*** Opening Text under study ***

2023 March 21 15:15
Another update!
I wanted to share what I have been doing for the last few weeks. I “pivoted” from focusing on 32-bit targets – RISC-V and ARM Cortex-M – to 8-bit targets – in particular, 8051, PIC16, and PIC18.
A friend cajoled me into adding support for the 8051 – an architecture that I had for years avoided because I found it ugly. He decided that the Silabs EFM8 “busy bee” looked interesting, and he bought an EFM8BB1LCK board. These are very cheap – about $6.
I held my nose, read what I could find about the 8051, and wrote an assembler and disassembler. This was suprisingly harder than I thought, for a such a simple architecture. It’s mostly regular, but the irregularities are enough that the exceptions dominate the rules, in both the assembler and disassembler.
The EFM8BB1 has a (supposedly) built-in serial bootloader, but after many failures to connect to it, we researched on the forums and found that the chips on the EFM8BB1LCK boards have had the bootloader replaced by a demo application! So I found a .hex file, and, using Silabs’ Simplicity IDE, my friend was successful getting the serial bootloader programmed onto the chip. We used this to write and debug a serial chat program, which has since replaced the bootloader on his chip.
There is no “Forth” to speak of for the 8051, however. The support that muforth provides is limited to writing assembler words, flashing them onto a chip, and interactively executing them.
Flushed with success, we looked around for other likely suspects and found that Atmel (now Microchip) still make AT89LP parts – the most interesting being the AT89LP52, AT89LP828, and AT89LP6440. These are all 1-cycle 8051 cores – twelve times faster than the original 8051! – in either DIP28 or DIP40 packages. I bought a couple of 6440’s, breadboarded them, and proceeded to figure out how to program them via SPI.
Curiously, the protocol for programming the AT89LP was almost identical to that for the AVR! I remembered that the first AVR parts had an AT90 prefix, so clearly Atmel had developed some silicon IP with the AT89 that they carried over to the AVR.
I had existing code to program AVR chips using an S08, but I realized that for this code to be useful to anyone else it had to be more generic. There was never much hobbyist interest in the S08, and after Freescale was absorbed by NXP, the prices for S08 chips tripled or quadrupled, making them rather unnattractive. I had used, as AVR programmers, both breadboarded S08QG DIP parts and an S08JS16 that I had soldered onto a proto board. Almost no one else in the world is using the S08JS16. Just Google it.

*** Closing Text under study ***
*** Opening Data extract ***

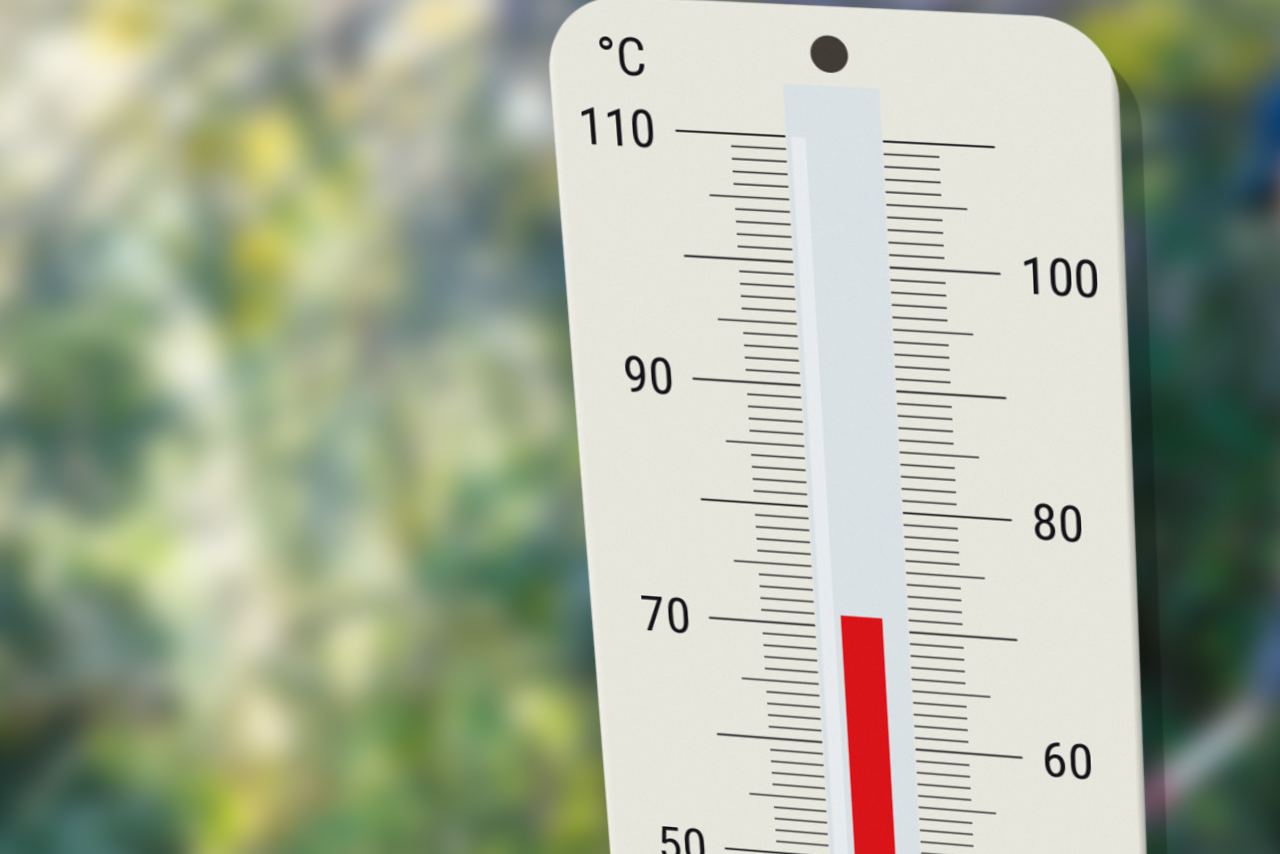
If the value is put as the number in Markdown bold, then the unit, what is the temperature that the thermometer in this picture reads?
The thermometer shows **71** °C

*** Closing Data extract ***

▶ **Written task**
Write the next part of the update on adding muforth support for 8-bit chips, picking up right after its final sentence.

▶ **Task output**
I decided that using a $10 STM32 Discovery board would be a better option, so I proceeded to write SPI code for that, and came up with a way to talk to running programming code using ST-LINK and a simple in-memory semaphore. Once I gave up on trying to use the STM32 SPI peripheral and simply bitbanged the port pins, this worked flawlessly.
After this 8051 adventure, I realized that I missed working with 8-bit micros. There is something down-to-earth and real about them. Maybe because they make everything a bit of a challenge? I don’t know, but it struck me that a fast 8-bit micro does a great job if all you need to do is toggle a few pins and communicate over serial (UART, SPI, I2C, CAN) interfaces.
Notwithstanding a brief flirtation with Microchip’s PIC18F14K50 – which I had decided would make a cheap and cheerful USB-to-whatever interface (and, like many Microchip parts, it comes in breadboardable DIP packages) – I had kind of given up on the PIC. The architecture had started to annoy me, and, frankly, the parts were the same price as a 32-bit micro. I had given up on worrying about DIP versus surface mount and instead focused on finding reasonably-priced vendor boards, like the MSP430 Launchpads and STM32 Discovery boards.
Aside: Of course, the Raspberry Pi Pico is the everything killer here. For less than the cost of a DIP40 8051 from Microchip you get a fast dual-core 32-bit chip with lots of flash memory. I got annoyed with the RP2040 for a while, but it’s still on my to-do list to continue working on it, and it would also be a great platform for bitbang-programming 8051s and PICs.
Newly 8-bit curious again, I poked around on Microchip’s site and found that they had a new-ish series of parts – the PIC18-Q – that were reasonably fast (16 MHz instruction rate), reasonably cheap ($2 or less), had lots of flash and ram, came in a variety of DIP packages (14, 20, 28, 40), and had tons of interesting peripherals (including 12-bit ADC and CAN), so I sampled a few parts; I’m mostly interested in the PIC18-Q41, PIC18-Q43, and PIC18-Q84 families.
The Q parts use an “SPI-compatible” serial programming protocol – SPI-compatible here means that it’s MSB-first, and the commands and data are multiples of 8-bits in size – but since it’s half-duplex (sharing a single data line), rather than full-duplex (uni-directional MISO and MOSI), I ended up bitbanging this too, since I failed to convince/cajole/coerce the STM32 SPI to actually work in half-duplex mode (which it supposedly supports).
I can program the chips that I have, but I have no program to program onto them! I wanted to write a serial chat program (naturally), but I need an equates file before I can do that.
While debugging a PIC programming issue (a long story better told elsewhere), I discovered that Microchip has something like Keil’s CMSIS-Pack service: a “packs repository” site that indexes and makes available machine-readable files useful for programming their chips. I downloaded the “pack” for the PIC18-Q and initially was looking at the C and assembler support files (.h and .inc, resp.), but I later discoverd something called an “ini” file that contains exactly what I wanted: a simple, machine-readable description of the memory layout and i/o registers.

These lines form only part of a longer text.